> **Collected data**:
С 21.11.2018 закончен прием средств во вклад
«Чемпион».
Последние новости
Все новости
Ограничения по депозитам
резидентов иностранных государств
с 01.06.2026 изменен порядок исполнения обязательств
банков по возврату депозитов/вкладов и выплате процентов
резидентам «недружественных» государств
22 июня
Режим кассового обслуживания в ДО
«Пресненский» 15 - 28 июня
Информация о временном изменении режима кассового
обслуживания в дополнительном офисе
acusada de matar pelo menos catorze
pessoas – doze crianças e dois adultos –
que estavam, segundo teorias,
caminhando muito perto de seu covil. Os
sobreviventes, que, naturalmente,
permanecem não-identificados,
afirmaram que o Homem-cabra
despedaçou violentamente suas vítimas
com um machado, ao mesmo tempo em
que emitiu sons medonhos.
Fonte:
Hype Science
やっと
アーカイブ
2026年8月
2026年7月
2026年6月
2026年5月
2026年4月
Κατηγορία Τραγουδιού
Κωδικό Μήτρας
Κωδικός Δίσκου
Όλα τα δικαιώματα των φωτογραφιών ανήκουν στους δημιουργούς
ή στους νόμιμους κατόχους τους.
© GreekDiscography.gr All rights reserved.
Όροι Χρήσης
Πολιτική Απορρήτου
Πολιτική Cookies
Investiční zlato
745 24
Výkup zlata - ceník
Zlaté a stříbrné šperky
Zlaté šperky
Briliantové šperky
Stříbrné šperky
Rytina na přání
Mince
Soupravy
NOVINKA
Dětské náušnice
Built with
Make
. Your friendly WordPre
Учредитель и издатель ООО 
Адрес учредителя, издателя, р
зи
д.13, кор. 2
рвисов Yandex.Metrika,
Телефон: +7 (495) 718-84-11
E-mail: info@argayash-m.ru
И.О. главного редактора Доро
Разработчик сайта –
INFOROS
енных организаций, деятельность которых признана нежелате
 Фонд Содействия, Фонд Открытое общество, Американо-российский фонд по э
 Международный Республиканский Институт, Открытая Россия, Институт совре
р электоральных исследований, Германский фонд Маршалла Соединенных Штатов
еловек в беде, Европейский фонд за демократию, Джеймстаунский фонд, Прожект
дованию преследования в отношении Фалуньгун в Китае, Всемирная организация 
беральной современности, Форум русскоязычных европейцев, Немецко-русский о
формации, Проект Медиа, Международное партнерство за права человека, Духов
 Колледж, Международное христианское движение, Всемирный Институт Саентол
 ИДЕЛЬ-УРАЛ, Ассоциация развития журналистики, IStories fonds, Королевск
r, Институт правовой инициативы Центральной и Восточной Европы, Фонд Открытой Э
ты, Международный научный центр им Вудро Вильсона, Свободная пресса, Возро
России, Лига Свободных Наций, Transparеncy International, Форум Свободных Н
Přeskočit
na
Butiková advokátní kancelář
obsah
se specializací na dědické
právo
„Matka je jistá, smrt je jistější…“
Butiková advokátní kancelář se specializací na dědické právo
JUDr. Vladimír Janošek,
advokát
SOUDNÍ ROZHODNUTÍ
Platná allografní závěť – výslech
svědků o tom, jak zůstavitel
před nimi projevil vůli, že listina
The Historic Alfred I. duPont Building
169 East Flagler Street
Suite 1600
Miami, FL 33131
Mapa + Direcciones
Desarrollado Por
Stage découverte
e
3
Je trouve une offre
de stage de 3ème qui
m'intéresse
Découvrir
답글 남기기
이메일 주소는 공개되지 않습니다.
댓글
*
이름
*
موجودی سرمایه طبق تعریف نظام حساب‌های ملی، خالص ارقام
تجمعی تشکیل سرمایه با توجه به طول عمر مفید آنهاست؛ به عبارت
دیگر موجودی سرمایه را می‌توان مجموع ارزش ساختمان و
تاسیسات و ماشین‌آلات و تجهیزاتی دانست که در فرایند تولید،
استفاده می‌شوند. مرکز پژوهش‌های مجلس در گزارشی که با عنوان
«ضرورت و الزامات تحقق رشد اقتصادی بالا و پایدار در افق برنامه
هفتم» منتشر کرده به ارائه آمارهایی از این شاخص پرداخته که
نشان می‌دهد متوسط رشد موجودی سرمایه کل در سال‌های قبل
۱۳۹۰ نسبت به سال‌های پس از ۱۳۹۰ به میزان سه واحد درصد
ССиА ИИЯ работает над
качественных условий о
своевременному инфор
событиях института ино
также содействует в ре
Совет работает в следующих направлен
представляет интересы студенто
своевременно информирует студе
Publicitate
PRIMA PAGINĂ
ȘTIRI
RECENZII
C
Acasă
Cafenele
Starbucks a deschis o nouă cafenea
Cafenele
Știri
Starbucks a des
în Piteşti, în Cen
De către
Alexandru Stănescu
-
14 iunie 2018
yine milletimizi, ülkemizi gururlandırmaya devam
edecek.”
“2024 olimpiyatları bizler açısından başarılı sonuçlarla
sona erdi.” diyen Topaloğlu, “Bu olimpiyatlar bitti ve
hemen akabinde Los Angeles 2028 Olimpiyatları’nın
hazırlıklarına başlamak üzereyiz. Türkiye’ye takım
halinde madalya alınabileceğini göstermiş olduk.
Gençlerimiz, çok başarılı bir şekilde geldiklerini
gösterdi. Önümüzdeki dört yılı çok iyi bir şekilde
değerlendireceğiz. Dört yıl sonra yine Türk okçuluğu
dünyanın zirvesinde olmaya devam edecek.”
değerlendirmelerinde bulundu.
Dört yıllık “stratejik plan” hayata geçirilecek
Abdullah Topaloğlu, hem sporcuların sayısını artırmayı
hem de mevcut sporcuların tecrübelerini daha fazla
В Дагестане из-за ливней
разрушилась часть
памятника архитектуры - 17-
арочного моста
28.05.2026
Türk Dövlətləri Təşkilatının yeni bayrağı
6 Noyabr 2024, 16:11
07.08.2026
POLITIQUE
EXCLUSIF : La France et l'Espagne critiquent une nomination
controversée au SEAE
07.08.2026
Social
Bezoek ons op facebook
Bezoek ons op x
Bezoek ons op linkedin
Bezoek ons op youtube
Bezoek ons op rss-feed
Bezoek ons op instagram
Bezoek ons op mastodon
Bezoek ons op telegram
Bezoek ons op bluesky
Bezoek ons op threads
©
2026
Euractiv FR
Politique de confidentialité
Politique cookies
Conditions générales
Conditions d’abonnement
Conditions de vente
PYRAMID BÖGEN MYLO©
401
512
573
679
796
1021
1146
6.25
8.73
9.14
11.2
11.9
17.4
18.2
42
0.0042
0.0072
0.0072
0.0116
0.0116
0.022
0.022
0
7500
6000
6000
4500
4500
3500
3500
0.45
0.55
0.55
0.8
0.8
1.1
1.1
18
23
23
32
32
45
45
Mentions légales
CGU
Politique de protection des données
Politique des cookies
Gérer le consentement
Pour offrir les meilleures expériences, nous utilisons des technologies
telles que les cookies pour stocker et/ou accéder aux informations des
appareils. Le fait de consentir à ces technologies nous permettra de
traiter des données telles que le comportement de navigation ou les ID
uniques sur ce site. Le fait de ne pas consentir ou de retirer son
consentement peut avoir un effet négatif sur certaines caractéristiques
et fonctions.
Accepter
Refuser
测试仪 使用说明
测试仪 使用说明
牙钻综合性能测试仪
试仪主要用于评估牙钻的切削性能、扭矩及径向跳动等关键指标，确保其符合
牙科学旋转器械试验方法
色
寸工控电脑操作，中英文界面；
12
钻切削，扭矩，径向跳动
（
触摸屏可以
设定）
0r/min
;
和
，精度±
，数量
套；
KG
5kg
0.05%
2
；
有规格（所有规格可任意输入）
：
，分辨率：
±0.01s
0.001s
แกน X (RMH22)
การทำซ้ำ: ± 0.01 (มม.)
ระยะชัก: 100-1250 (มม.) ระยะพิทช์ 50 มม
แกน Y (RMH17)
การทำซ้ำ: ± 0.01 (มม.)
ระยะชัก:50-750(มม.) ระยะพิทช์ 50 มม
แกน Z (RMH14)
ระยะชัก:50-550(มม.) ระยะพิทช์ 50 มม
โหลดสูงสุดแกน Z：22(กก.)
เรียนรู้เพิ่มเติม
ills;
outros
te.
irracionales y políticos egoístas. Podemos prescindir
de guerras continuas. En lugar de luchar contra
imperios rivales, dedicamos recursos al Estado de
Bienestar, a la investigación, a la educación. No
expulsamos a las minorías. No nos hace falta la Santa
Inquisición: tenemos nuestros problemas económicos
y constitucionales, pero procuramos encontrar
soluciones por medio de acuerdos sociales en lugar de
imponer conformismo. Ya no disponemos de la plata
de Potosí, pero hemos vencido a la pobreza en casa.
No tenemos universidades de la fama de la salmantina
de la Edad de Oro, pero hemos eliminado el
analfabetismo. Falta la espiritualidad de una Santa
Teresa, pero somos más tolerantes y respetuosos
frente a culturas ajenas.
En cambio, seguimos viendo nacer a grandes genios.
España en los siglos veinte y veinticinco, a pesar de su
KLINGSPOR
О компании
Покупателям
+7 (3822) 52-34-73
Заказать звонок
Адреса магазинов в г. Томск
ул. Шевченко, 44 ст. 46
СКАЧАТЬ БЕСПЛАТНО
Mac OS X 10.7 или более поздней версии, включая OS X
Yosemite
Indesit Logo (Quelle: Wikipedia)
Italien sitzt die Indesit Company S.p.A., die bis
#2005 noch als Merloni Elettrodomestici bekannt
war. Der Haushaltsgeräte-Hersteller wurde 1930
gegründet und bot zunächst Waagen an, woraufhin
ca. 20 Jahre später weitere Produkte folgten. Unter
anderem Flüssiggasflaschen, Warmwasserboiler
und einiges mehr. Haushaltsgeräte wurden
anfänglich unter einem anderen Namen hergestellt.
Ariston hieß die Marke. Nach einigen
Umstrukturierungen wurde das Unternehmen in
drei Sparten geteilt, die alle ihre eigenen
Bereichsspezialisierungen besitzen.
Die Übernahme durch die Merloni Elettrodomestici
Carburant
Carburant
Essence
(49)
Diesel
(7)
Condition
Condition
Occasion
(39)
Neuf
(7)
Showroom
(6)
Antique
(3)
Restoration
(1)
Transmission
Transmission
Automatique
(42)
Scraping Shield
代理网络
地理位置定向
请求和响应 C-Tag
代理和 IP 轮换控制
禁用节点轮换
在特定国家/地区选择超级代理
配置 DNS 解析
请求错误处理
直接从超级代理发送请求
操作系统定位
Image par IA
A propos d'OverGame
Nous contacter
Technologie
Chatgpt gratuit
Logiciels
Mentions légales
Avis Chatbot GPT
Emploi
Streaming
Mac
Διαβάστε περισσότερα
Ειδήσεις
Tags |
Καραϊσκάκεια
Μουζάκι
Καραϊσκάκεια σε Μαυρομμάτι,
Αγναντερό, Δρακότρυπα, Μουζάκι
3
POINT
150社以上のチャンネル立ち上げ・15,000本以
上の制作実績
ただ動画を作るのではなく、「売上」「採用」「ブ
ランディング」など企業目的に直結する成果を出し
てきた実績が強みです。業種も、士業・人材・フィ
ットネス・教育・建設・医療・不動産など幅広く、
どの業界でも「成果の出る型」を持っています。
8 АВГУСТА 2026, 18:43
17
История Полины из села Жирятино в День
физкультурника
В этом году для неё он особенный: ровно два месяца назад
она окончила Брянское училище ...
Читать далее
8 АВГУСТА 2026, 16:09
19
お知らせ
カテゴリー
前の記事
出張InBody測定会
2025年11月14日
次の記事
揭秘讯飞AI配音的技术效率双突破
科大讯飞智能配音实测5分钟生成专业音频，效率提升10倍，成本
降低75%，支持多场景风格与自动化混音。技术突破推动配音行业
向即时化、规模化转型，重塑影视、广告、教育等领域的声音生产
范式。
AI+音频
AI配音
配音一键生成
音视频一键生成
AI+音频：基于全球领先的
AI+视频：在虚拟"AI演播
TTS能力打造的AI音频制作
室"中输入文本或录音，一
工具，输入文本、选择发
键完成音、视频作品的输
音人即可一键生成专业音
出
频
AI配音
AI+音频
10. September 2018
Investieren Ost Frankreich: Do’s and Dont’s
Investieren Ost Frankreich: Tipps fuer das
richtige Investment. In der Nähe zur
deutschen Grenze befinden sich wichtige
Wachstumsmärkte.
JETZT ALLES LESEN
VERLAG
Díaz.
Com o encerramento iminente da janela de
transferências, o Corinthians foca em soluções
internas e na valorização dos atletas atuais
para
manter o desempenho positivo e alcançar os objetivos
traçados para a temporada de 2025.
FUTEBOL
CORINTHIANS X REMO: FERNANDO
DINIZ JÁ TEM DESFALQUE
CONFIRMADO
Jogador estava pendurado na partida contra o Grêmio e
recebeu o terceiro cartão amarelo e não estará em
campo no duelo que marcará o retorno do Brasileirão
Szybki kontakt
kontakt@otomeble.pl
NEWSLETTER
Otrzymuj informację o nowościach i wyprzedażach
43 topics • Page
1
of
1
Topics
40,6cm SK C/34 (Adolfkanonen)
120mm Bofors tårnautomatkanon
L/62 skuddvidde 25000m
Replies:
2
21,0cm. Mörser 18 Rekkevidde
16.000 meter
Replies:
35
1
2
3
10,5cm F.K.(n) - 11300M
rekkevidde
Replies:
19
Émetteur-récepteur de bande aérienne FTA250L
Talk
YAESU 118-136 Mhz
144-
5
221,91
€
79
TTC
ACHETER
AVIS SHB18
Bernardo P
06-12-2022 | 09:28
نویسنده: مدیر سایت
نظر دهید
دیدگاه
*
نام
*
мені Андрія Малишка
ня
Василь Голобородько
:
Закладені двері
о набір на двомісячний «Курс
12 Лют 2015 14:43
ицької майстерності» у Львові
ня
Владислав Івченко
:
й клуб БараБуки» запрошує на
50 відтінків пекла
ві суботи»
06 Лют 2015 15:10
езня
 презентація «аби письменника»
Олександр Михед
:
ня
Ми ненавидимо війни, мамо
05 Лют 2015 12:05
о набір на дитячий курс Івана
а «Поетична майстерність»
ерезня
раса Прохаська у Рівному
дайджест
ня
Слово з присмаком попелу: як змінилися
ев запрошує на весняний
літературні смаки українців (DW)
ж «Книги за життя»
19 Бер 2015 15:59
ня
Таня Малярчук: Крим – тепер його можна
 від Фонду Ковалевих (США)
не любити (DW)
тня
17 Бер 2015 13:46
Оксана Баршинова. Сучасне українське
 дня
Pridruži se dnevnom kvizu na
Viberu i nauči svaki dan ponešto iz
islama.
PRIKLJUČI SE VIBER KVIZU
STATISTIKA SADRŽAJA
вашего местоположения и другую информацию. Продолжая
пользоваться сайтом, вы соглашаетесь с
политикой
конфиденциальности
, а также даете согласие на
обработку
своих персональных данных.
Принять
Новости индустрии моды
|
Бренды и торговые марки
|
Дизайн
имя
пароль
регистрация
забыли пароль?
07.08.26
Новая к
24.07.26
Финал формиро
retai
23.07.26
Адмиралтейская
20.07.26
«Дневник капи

> **JOB**:
Give only the number of lines in the data that include the string "şekilde".

> **ANSWER SECTION**:
2